Investment in talent acquisition technology is trending downward—but that doesn’t mean innovation has slowed.
That was the consensus of Madeline Laurano, co-founder of Aptitude Research Partners, and Tim Sackett, CEO of HRUTech.com, during their HR Tech Conference mega session this week on the state of the TA tech landscape.
This year, investments in TA tech increased by 51%—a figure that stood at 73% two years ago. That’s not necessarily bad news for the market, however, Laurano cautions.
“Are companies still buying TA tech? Yes. Does it look like the same as two years ago? No,” she says. “Companies are becoming more strategic. They’re not buying disparate solutions. It’s more strategic buying today.”
Central to that strategy is rethinking the overarching aim of talent acquisition—to support both recruiting and retention.
“They’re two sides of the same coin,” says Laurano. “I think that’s encouraging for where TA tech is going. Companies that really link the two are able to see better results.”
To do so, Laurano and Sackett say, HR and TA leaders need to take note of four emerging TA tech trends:
1. Skills-based ‘everything’
The word “skills” has become ubiquitous in the TA landscape—and for good reason, Laurano says.
According to Aptitude Research, 90% of companies have created new roles in the last year, and 62% eliminated or plan to eliminate roles. Meanwhile, 65% of employers have identified skills gaps.
Enhancing and aligning workforce skills are not just goals of HR any longer, Laurano says, but rather have the buy-in of all executive leaders.
“Organizations are looking at how to adjust to change and are embracing a skills mentality,” Laurano says.
Many, however, get “stuck on skills,” particularly in finding the tech to help them build skills taxonomies. It’s a challenge, Laurano notes, that AI will help alleviate.
2. High-volume hiring
There is a split happening within the TA tech stack when it comes to high-volume hiring.
Traditionally, even if 90% of an organization’s 10,000 annual hires are hourly, they still get “jammed into” an ATS alongside the salaried accountants and salespeople. Today, however, TA tech designed for hiring hourly workers is emerging.
Such tools can provide the candidate experience these workers are craving, says Laurano, noting that lagging tech is causing the hourly hiring experience to last four to six weeks in some cases.
“They’re not happy. They’re not getting the experience they need. They’re not getting the communication they need,” she says.
At a Midwest manufacturing company, for instance, Sackett notes, hourly workers had to click through 27 screens to apply—and leadership questioned why their conversion rate was just 1%.
“We have to stop making candidates jump through these hoops,” he says. “I can’t believe it took us this long to get here.”
There are two forces at work reshaping CRM tech.
For one, traditional CRM providers are “trying to be anything but CRMs,” Laurano says.
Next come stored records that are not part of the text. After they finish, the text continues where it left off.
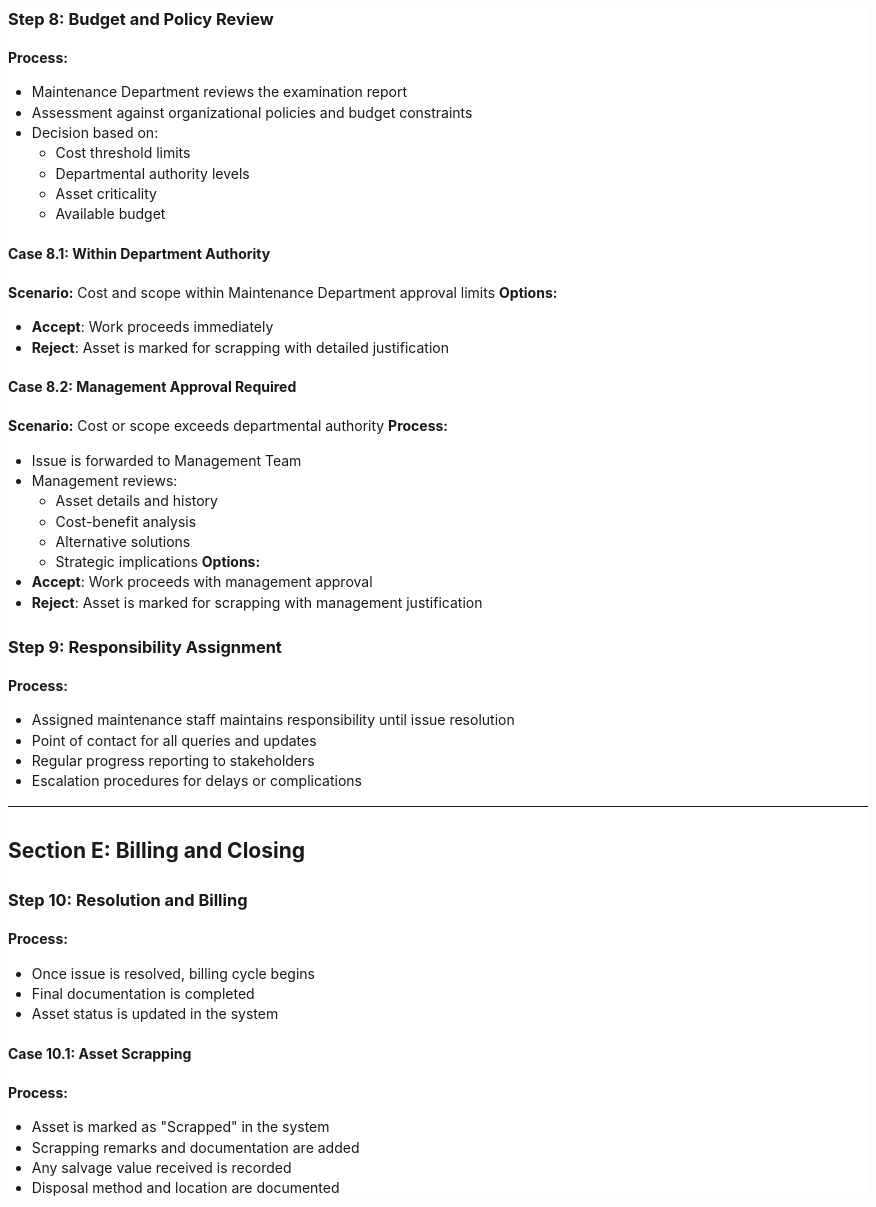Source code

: ### Step 8: Budget and Policy Review

**Process:**
- Maintenance Department reviews the examination report
- Assessment against organizational policies and budget constraints
- Decision based on:
  - Cost threshold limits
  - Departmental authority levels
  - Asset criticality
  - Available budget

#### Case 8.1: Within Department Authority
**Scenario:** Cost and scope within Maintenance Department approval limits
**Options:**
- **Accept**: Work proceeds immediately
- **Reject**: Asset is marked for scrapping with detailed justification

#### Case 8.2: Management Approval Required
**Scenario:** Cost or scope exceeds departmental authority
**Process:**
- Issue is forwarded to Management Team
- Management reviews:
  - Asset details and history
  - Cost-benefit analysis
  - Alternative solutions
  - Strategic implications
**Options:**
- **Accept**: Work proceeds with management approval
- **Reject**: Asset is marked for scrapping with management justification

### Step 9: Responsibility Assignment

**Process:**
- Assigned maintenance staff maintains responsibility until issue resolution
- Point of contact for all queries and updates
- Regular progress reporting to stakeholders
- Escalation procedures for delays or complications

---

## Section E: Billing and Closing

### Step 10: Resolution and Billing

**Process:**
- Once issue is resolved, billing cycle begins
- Final documentation is completed
- Asset status is updated in the system

#### Case 10.1: Asset Scrapping
**Process:**
- Asset is marked as "Scrapped" in the system
- Scrapping remarks and documentation are added
- Any salvage value received is recorded
- Disposal method and location are documented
They’re trying to be talent intelligence platforms, employee experience platforms and skills-based providers.
At the same time, sourcing providers are trying to move into the CRM space.
“It’s been confusing for companies interested in CRMs to try to figure out who the players are and what these providers offer,” she says.
The CRM space has always struggled with low adoption. But that, too, may be changing. Whereas last year, CRM tools were primarily categorized into three buckets—TA suite, stand-alone CRM and advertising agencies—today, those categories have shifted: sourcing, recruitment marketing, talent intelligence.
“CRMs can be the coolest tech,” Sackett says, “if you have the right use case and the right people.”
Unsurprisingly, like all other corners of the HR tech market, AI is dramatically reshaping the TA tech landscape, the speakers say.
“AI is the biggest trend,” Laurano says, noting she views the tech as a means of “enhancing, not replacing” what TA professionals can do.
According to Aptitude Research, 63% of companies are investing or planning to invest in AI solutions—a jump of 21 percentage points from just three years ago.
The technology, however, isn’t necessarily taking over TA tools overnight. Sackett compares it to a frog boiling in water—when the water is turned up one degree at a time, the frog doesn’t even notice.
“Three years from now, it’s not going to be ‘AI,'” Sackett says. “It’s going to be tech that does amazing stuff for us—built around this invisible stuff called AI.”